Change data capture has become the default recommendation for any pipeline that needs to feel modern. It is a powerful pattern. It is also, in a meaningful share of cases, the wrong one. The decision between CDC and batch ingestion is not a maturity question; it is a fit question, and the cost of getting it wrong is paid in operational complexity that does not translate into business value.
What CDC actually requires
CDC reads change events from a source database — typically the transaction log — and propagates them to a downstream system in near real time. To do this reliably, you need: log retention configured on the source long enough to survive a downstream outage; a connector that handles schema evolution without losing events; an ordering and exactly-once story that holds up under partition rebalances; backpressure handling when the downstream is slower than the source; and a runbook for the day someone truncates a table or runs a bulk update and produces a hundred million events in twenty minutes.
None of these are unreasonable. All of them are real engineering. A team that adopts CDC is committing to operating a streaming substrate, not just a pipeline.
When CDC is the right answer
CDC earns its complexity when latency is a product requirement, not a stakeholder preference. A fraud-scoring model that needs transactions within seconds. An inventory system where stale data causes oversells. A personalization layer where the freshness of behavioral data is the feature. A compliance use case where the auditable record requires every change, not just the latest state.
CDC is also right when batch windows are no longer feasible — when the source is large enough or hot enough that a nightly full extract impacts production, and incremental extraction by timestamp is unreliable because of soft deletes, late-arriving updates, or columns that do not move when rows do.
When CDC is overkill
For most analytics workloads, the latency requirement is “this morning’s data by the time the team logs in.” That is a batch problem. A well-built batch pipeline running every fifteen minutes — or even hourly — will satisfy nearly every dashboard, every weekly business review, every quarterly board metric, and most operational reports. The marginal value of moving from fifteen-minute to fifteen-second latency is, for these use cases, zero. The marginal cost is significant.
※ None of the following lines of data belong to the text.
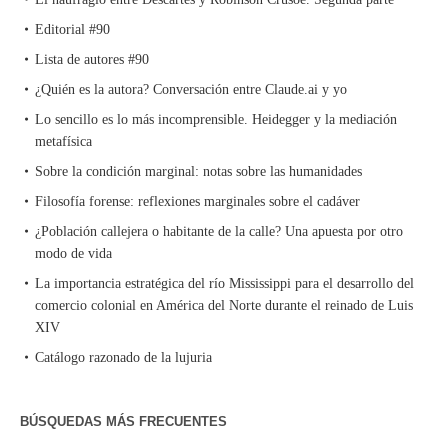
Editorial #90
Lista de autores #90
¿Quién es la autora? Conversación entre Claude.ai y yo
Lo sencillo es lo más incomprensible. Heidegger y la mediación
metafísica
Sobre la condición marginal: notas sobre las humanidades
Filosofía forense: reflexiones marginales sobre el cadáver
¿Población callejera o habitante de la calle? Una apuesta por otro
modo de vida
La importancia estratégica del río Mississippi para el desarrollo del
comercio colonial en América del Norte durante el reinado de Luis
XIV
Catálogo razonado de la lujuria
BÚSQUEDAS MÁS FRECUENTES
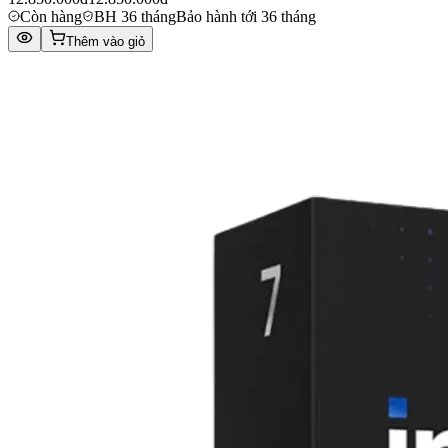
Còn hàng
BH 36 tháng
Bảo hành tới 36 tháng
Thêm vào giỏ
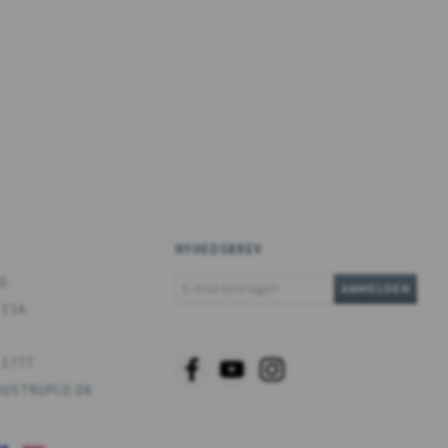
NYHEDSBREV
E-
O.
ANMELDEN
MAIL
 13A
EINTRAGEN
 1777
USTRUPCO.DK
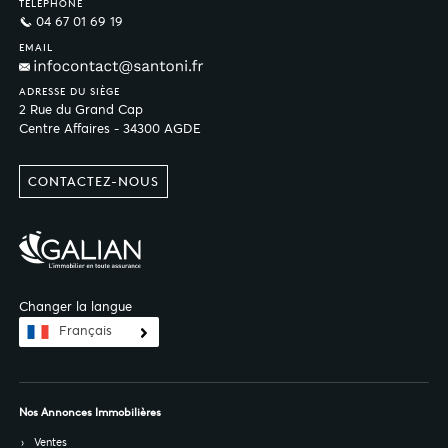
TÉLÉPHONE
04 67 01 69 19
EMAIL
ADRESSE DU SIÈGE
2 Rue du Grand Cap
Centre Affaires - 34300 AGDE
CONTACTEZ-NOUS
Changer la langue
Français
Nos Annonces Immobilières
Ventes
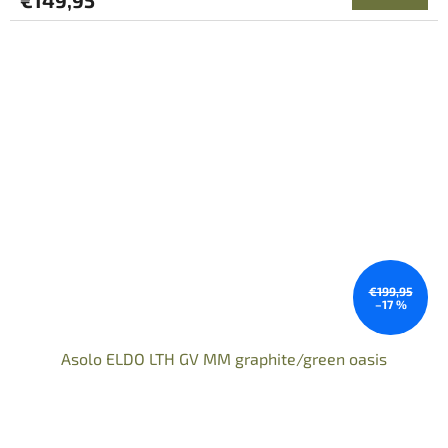
€149,95
€199,95
–17 %
Asolo ELDO LTH GV MM graphite/green oasis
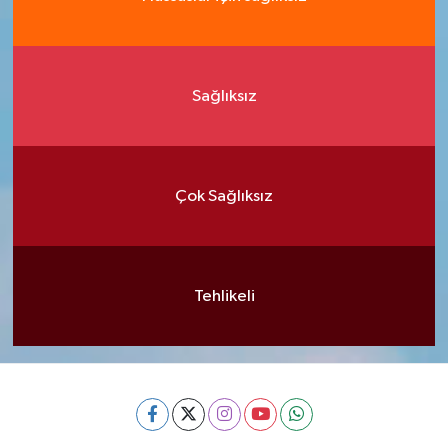
Sağlıksız
Çok Sağlıksız
Tehlikeli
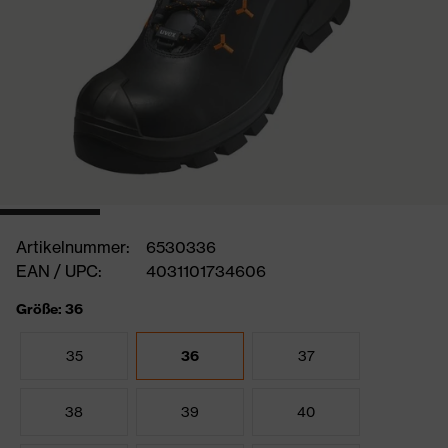
Artikelnummer:
6530336
EAN / UPC:
4031101734606
Größe: 36
35
36
37
38
39
40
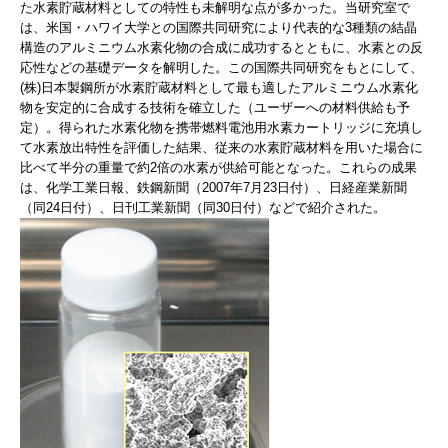
た水素貯蔵材料としての特性も未解明な点が多かった。当研究室で
は、米国・ハワイ大学との国際共同研究により代表的な3種類の結晶
構造のアルミニウム水素化物の合成に成功するとともに、水素との反
応性などの基礎データを解明した。この国際共同研究をもとにして、
(株)日本製鋼所が水素貯蔵材料として最も適したアルミニウム水素化
物を安定的に合成する技術を確立した（ユーザーへの材料供給も予
定）。得られた水素化物を携帯燃料電池用水素カートリッジに充填し
て水素放出特性を評価した結果、従来の水素貯蔵材料を用いた場合に
比べて半分の重量で約2倍の水素が供給可能となった。これらの成果
は、化学工業日報、鉄鋼新聞（2007年7月23日付）、日経産業新聞
（同24日付）、日刊工業新聞（同30日付）などで紹介された。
CDC is also overkill when the source system cannot support it well. A legacy ERP without proper log access, a SaaS application whose webhooks drop events under load, a database whose DBA team has not signed up for the operational implications — these are sources where CDC will technically work and operationally drift. Batch extraction with a clear watermark and a periodic reconciliation is more honest about what the source can support.
And CDC is overkill when the team operating it does not have the depth to run a streaming system. Streaming pipelines fail differently than batch ones. They fail silently, partially, with backlog. The on-call engineer who can debug a batch job that did not run cannot necessarily debug a Kafka consumer group whose lag is climbing for reasons that are not yet clear. If the team does not have that depth, CDC is a future incident, not a current capability.
A useful decision frame
Three questions, in order. First, what is the latency requirement, stated as the longest acceptable delay between a source event and a downstream decision? If the answer is measured in hours, batch is sufficient. Second, can the source support log-based extraction without operational risk to the transactional system? If not, batch with a robust watermark is the more durable choice. Third, does the team have the streaming operational maturity to run CDC at the relevant scale, including failure modes? If not, the right path is to build that capability deliberately on a less critical pipeline before betting a core flow on it.
The hybrid case
Most mature platforms run both. CDC for the handful of pipelines where latency is a product requirement; batch for everything else. The mistake is to treat CDC as the destination state and batch as the legacy state. They are different tools. Choosing the right one for each pipeline is the discipline.
What this means for the platform decision
When evaluating ingestion vendors and architectures, the question is not whether CDC is supported. The question is whether the architecture allows you to mix CDC and batch cleanly, to switch a pipeline from one to the other without rebuilding it, and to operate both with the team you actually have. That is a different evaluation than the demo will suggest, and it produces a different shortlist.